BEGIN Page excerpt

Shadow Deputy Minister of Social Development
- In office 14 May 2009 – 1 February 2012
- Leader: Athol Trollip Lindiwe Mazibuko
- Preceded by: Unknown
- Succeeded by: Emmah More

Member of the National Assembly
- In office 6 May 2009 – 6 May 2014
- Constituency: Western Cape

Member of the National Council of Provinces
- In office 23 April 2004 – 6 May 2009
- Constituency: Western Cape

Personal details
- Party: Democratic Alliance
- Other party: Democratic Party
- Alma mater: Zonnebloem College
- Profession: Educator Politician

= Helen Lamoela =

South Africa politician and educator

Helen Lamoela is a retired South Africa politician and educator. She served as a Member of the National Assembly from 2009 to 2014, representing the opposition Democratic Alliance. She previously served as Member of the National Council of Provinces from 2004 to 2009. She served in the Shadow Cabinet of Athol Trollip as Shadow Deputy Minister of Social Development from 2009 to 2012, and in the Shadow Cabinet of Lindiwe Mazibuko as Shadow Minister of Women, Children and Persons with Disabilities from 2012 to 2014.

==Early life and political career==
Lamoela was born in the Cape Province or Eastern Cape, as it is presently known. She moved to Cape Town and studied at the Zonnebloem College. She obtained a teaching diploma. She also completed diplomas in business management and advanced bookkeeping.

Lamoela joined the Democratic Party in 1992. She was appointed regional organiser for the Democratic Alliance in 2000 and was subsequently appointed an acting director of the Democratic Alliance in the western region of the province.

She was elected to the National Council of Provinces in 2004, representing the Western Cape. She was elected to the National Assembly in 2009. Democratic Alliance Parliamentary Leader, Athol Trollip, announced his new Shadow Cabinet in May 2009. Lamoela was appointed Shadow Deputy Minister of Social Development. She served until February 2012, when Lindiwe Mazibuko announced her Shadow Cabinet. Lamoela was appointed Shadow Minister of Women, Children and Persons with Disabilities.

Lamoela left the National Assembly after the 2014 elections.

END Page excerpt

#### Problem statement:
Print the stretch of the page about Helen Lamoela from "Lamoela joined the" through "Persons with Disabilities.", keeping every word and mark unchanged.

BEGIN Data listing

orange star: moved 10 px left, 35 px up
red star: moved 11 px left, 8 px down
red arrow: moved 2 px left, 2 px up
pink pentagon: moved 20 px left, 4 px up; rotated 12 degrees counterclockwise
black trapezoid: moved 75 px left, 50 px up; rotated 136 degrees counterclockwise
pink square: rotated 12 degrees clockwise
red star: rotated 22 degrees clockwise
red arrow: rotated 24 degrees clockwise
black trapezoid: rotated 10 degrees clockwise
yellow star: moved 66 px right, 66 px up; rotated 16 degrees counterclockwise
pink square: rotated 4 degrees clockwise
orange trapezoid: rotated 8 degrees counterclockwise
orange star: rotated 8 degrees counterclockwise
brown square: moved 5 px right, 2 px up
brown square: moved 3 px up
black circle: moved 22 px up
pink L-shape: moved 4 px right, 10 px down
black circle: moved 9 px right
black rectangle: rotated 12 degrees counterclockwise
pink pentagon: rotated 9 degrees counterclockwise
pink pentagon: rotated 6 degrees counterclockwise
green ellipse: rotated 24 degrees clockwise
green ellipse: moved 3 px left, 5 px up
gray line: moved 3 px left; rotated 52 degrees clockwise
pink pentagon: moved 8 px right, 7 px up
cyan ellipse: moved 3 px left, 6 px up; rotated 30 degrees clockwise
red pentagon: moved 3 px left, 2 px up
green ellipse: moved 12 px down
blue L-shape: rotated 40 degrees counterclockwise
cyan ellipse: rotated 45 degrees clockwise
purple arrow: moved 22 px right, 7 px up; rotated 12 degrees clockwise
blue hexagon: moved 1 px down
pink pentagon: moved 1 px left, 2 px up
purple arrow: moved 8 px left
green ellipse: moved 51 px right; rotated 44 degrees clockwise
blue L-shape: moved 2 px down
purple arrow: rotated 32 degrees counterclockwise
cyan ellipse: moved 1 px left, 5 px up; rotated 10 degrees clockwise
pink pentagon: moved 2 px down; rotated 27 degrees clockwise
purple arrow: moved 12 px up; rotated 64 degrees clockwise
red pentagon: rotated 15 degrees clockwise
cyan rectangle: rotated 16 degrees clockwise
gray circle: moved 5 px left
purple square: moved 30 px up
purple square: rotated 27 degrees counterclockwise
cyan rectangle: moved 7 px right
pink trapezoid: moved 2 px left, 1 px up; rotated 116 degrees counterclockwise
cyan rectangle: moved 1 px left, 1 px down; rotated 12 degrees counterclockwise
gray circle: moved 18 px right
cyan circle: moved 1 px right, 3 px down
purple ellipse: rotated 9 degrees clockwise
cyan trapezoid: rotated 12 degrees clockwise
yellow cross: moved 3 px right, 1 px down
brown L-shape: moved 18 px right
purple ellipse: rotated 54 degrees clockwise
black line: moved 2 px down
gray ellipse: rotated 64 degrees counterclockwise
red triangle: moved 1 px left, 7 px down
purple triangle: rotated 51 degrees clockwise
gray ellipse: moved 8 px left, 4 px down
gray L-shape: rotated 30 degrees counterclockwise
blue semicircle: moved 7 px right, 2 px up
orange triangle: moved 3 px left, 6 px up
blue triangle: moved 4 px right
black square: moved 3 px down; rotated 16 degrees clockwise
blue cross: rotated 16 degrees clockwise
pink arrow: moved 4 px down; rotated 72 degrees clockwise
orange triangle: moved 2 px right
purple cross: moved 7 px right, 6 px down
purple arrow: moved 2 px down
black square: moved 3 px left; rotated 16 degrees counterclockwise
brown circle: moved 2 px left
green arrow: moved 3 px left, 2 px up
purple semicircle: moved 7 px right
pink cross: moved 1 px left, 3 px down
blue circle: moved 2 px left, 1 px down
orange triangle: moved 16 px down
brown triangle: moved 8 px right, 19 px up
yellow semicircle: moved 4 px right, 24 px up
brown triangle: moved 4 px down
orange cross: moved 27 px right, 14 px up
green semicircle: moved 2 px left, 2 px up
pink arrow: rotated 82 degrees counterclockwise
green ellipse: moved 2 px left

END Data listing

#### Solution for this exercise:
Lamoela joined the Democratic Party in 1992. She was appointed regional organiser for the Democratic Alliance in 2000 and was subsequently appointed an acting director of the Democratic Alliance in the western region of the province.

She was elected to the National Council of Provinces in 2004, representing the Western Cape. She was elected to the National Assembly in 2009. Democratic Alliance Parliamentary Leader, Athol Trollip, announced his new Shadow Cabinet in May 2009. Lamoela was appointed Shadow Deputy Minister of Social Development. She served until February 2012, when Lindiwe Mazibuko announced her Shadow Cabinet. Lamoela was appointed Shadow Minister of Women, Children and Persons with Disabilities.